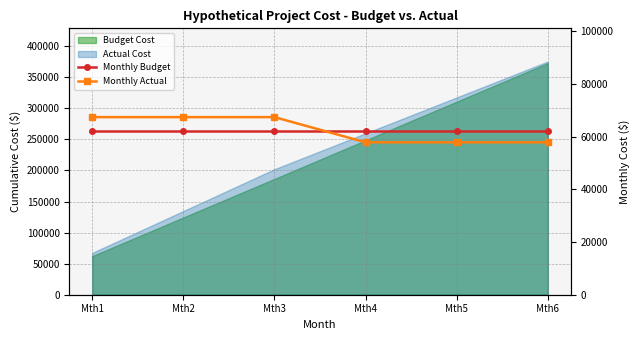

What is the total value across all series at Mth6?

119950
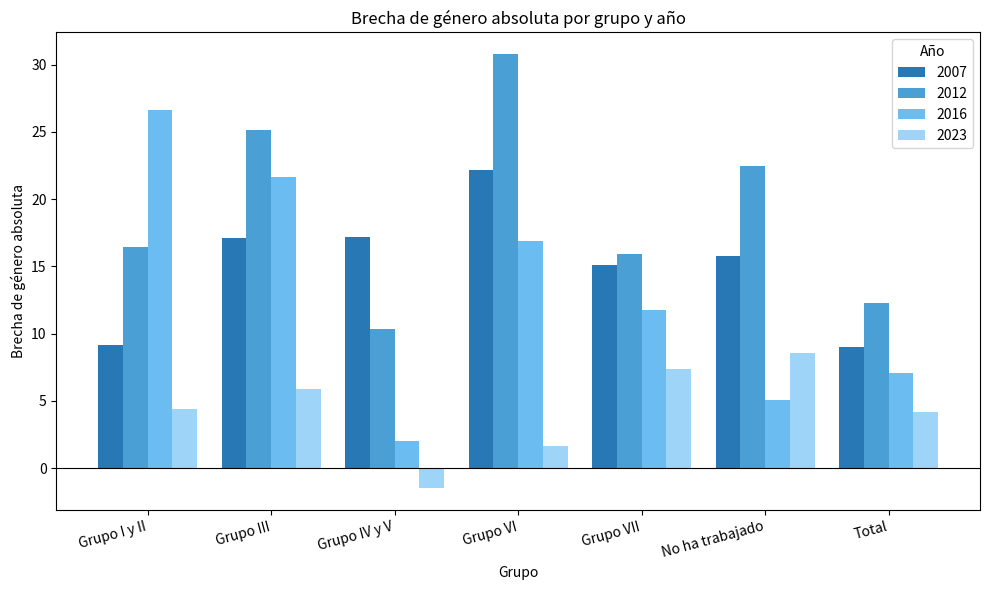

Rank the series at Grupo III from lowest to highest value.

2023, 2007, 2016, 2012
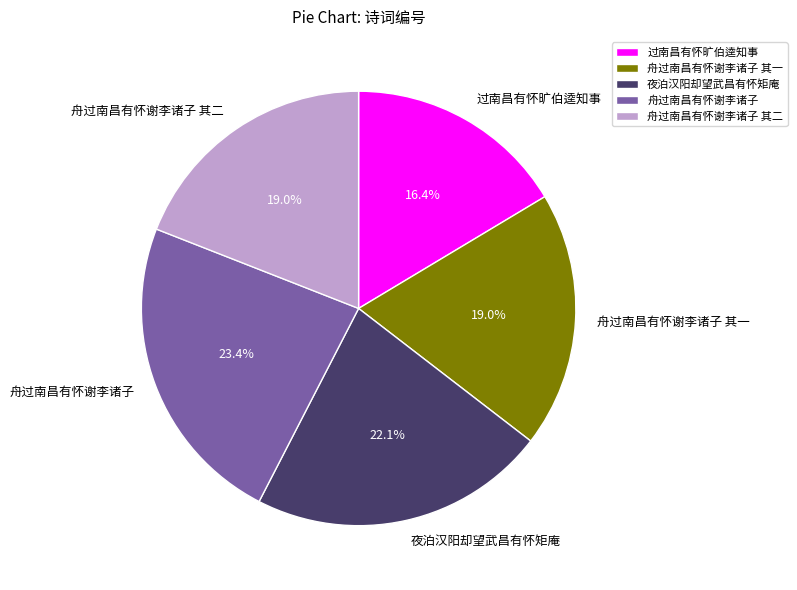

Approximately how many times larger is the value at 舟过南昌有怀谢李诸子 其二 compared to 过南昌有怀旷伯逵知事?

1.2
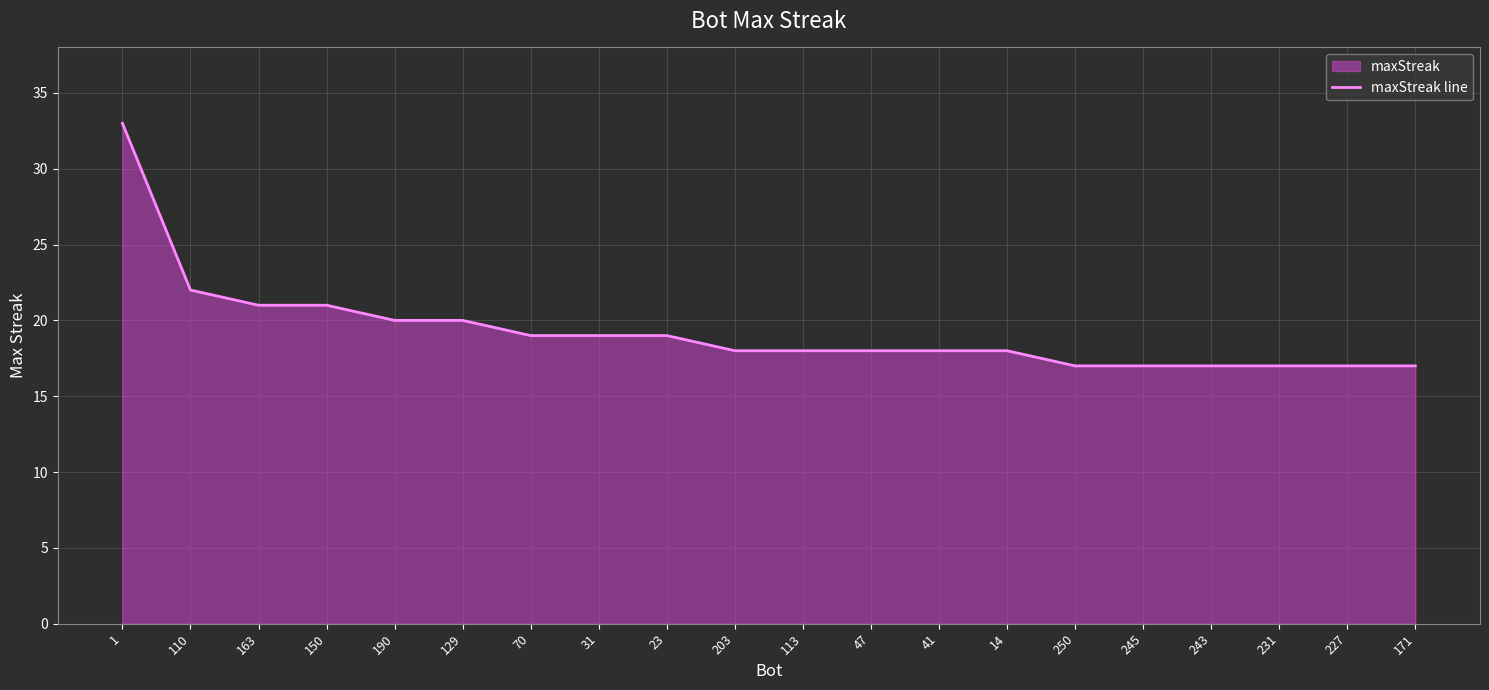

How many data points are above 18?

9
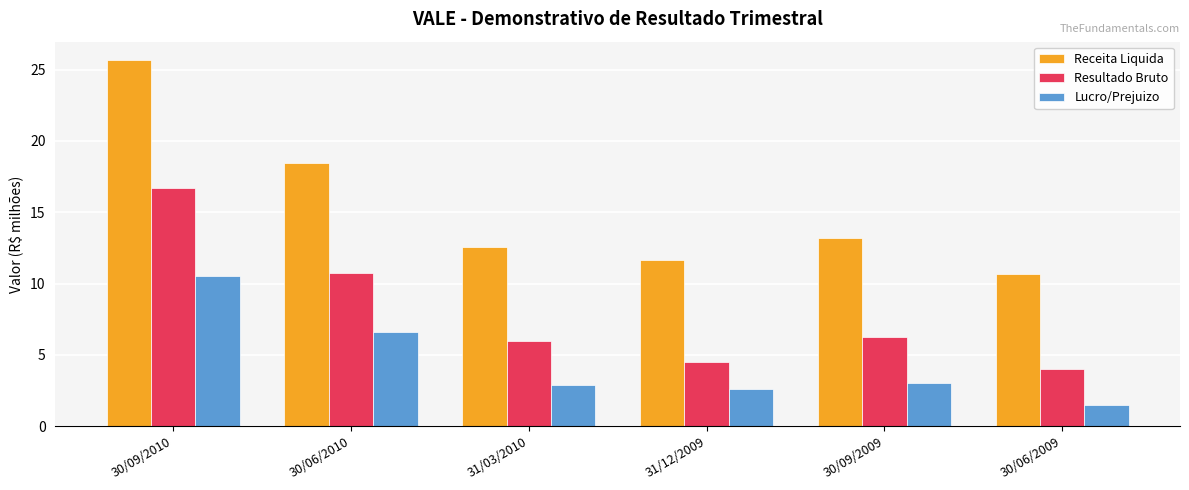

What is the average value of the Receita Liquida series?

15.4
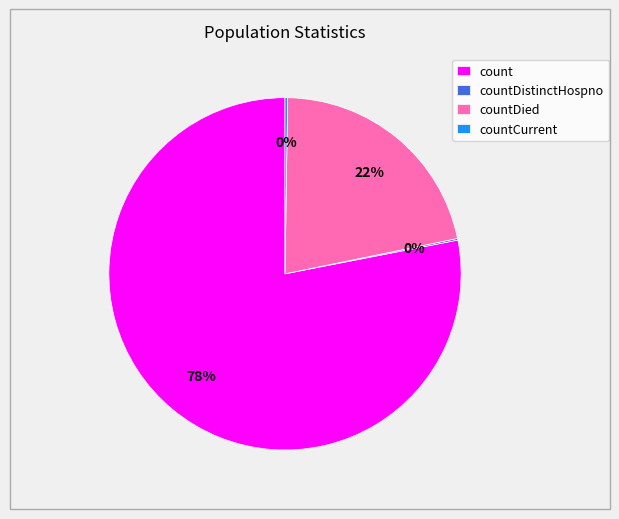

The countDied slice represents 22% of the pie. True or false?

True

********

=== Exercise instructions ===
Transcribe the text of all the records above word for word, leaving out the pictures.

=== Response area ===
What is the total value across all series at Mth6?

119950

Rank the series at Grupo III from lowest to highest value.

2023, 2007, 2016, 2012

Approximately how many times larger is the value at 舟过南昌有怀谢李诸子 其二 compared to 过南昌有怀旷伯逵知事?

1.2

How many data points are above 18?

9

What is the average value of the Receita Liquida series?

15.4

The countDied slice represents 22% of the pie. True or false?

True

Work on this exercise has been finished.